I’m listening to NPR again, on Stitcher, of course, and the show is “Freakonomics,” a spinoff from “ Marketplace.” The show begins by discussing the green wisdom: it’s better to buy and eat local produce. This thought has given rise to farmers’ markets across the land. (I have to say that I love Tulsa’s, and my wife and I go every Saturday morning that we can. We buy cheese and corn and squash and… well, you know, right? You probably do the same.)
It turns out, according to academics who have parsed the matter eight ways from Sunday, that local isn’t necessarily better. It does not have much of an impact on greenhouse gases whether our food comes from down the road or across the nation. Santa Barbara County is a place in the top 1% of agriculture that is famous for “eating local,” both in restaurants and from the farmers’ market. But that “local” reputation is a myth, and only about 5% of food produced in Santa Barbara County is consumed in Santa Barbara County.

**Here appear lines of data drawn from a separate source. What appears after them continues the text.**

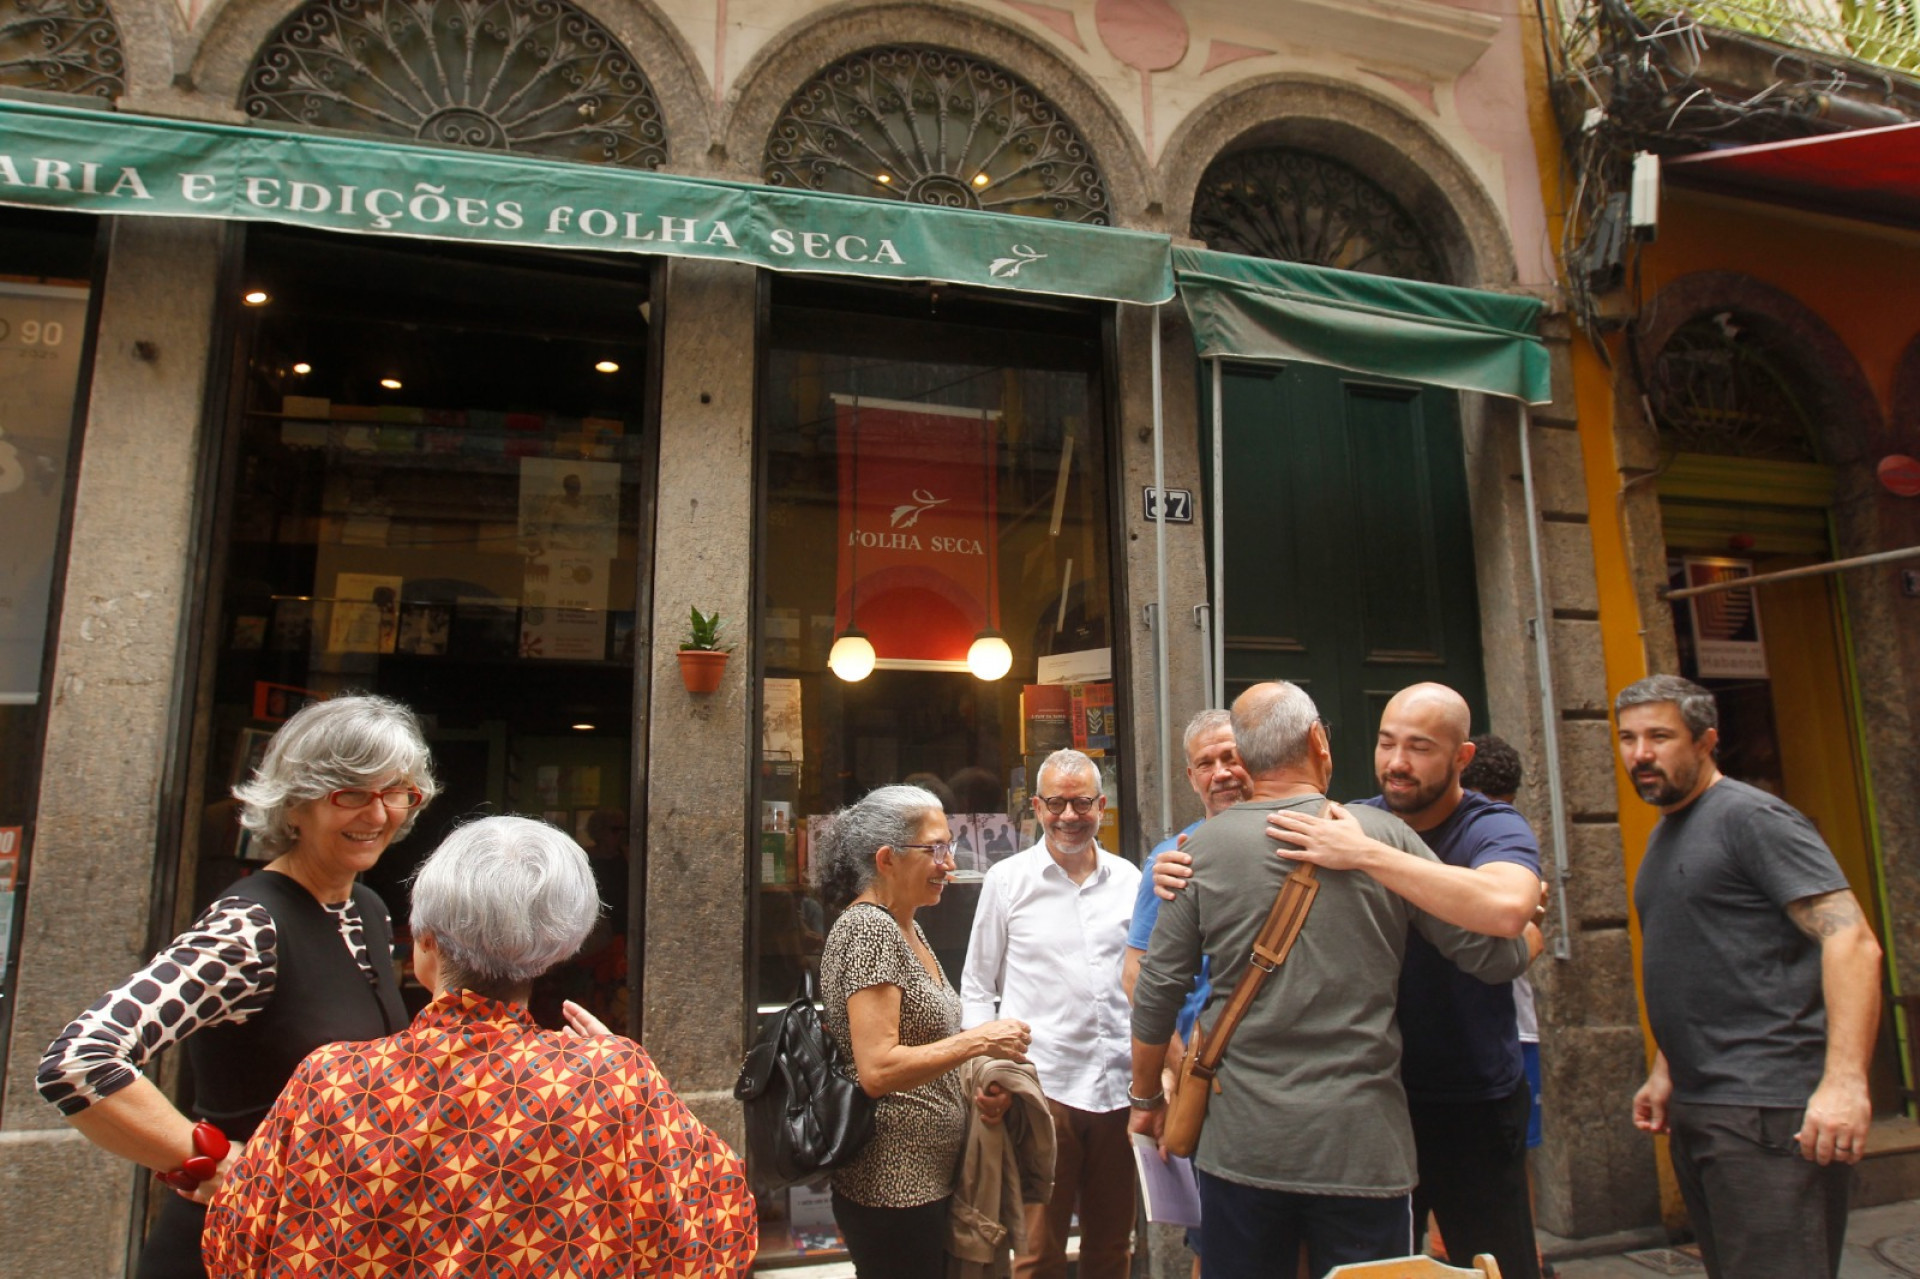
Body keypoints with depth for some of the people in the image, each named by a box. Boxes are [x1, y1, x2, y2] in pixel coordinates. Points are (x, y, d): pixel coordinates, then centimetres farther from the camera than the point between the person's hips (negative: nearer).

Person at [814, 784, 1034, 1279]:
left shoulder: (906, 929, 12)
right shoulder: (868, 928, -19)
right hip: (893, 1188, -9)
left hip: (926, 1179, 10)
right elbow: (877, 1070, -26)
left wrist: (970, 1087, 1)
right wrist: (978, 1041, -20)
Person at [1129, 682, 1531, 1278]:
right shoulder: (1384, 835, -6)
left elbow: (1157, 988, -2)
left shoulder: (1204, 847, -5)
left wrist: (1146, 1099, 13)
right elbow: (1496, 956, -1)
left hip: (1241, 1145, 1)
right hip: (1362, 1147, 0)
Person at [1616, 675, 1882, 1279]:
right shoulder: (1665, 834, 17)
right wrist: (1664, 1072, 21)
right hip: (1696, 1110, 9)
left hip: (1766, 1113, -9)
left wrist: (1844, 1081, -26)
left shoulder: (1752, 817, -10)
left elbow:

It doesn’t matter, of course — my wife and I will still go to our farmers’ market and you will, too — but Adam Smith’s invisible hand is visible everywhere. Food gets to where it needs to be at the price that’s appropriate. When I was a kid and stayed with my grandmother in Manhattan (not Kansas, although there’s not a thing wrong with that Manhattan), it was said that the city got the best of everything — best beef, best produce and so forth. (New Jersey is still the Garden State, and it got that moniker because, before refrigerated railcars and trucks, it used to supply New York City with its veggies.) Why? Because it was the biggest city in the United States and demand was strong. In marketing, cash is king, and there was more money to be made by selling to New York City than anywhere else.
I thought of that because I got an Internet rant from someone about GM making cars in and for China. Of course! There’s Adam’s hand again, at work. China is where car buyers are, lots of car buyers. Good for GM. Good for Adam Smith. (And, even so, that local corn-on-the-cob was doggone good.)
Have a great week and buy local, or from anywhere your heart desires. This is a global economy, or it will be when Europe gets together on fiscal rules. As Mr. Buffett says, at the moment it’s half way there with currency, but the game won’t work forever until Europe has a sound cooperative fiscal policy.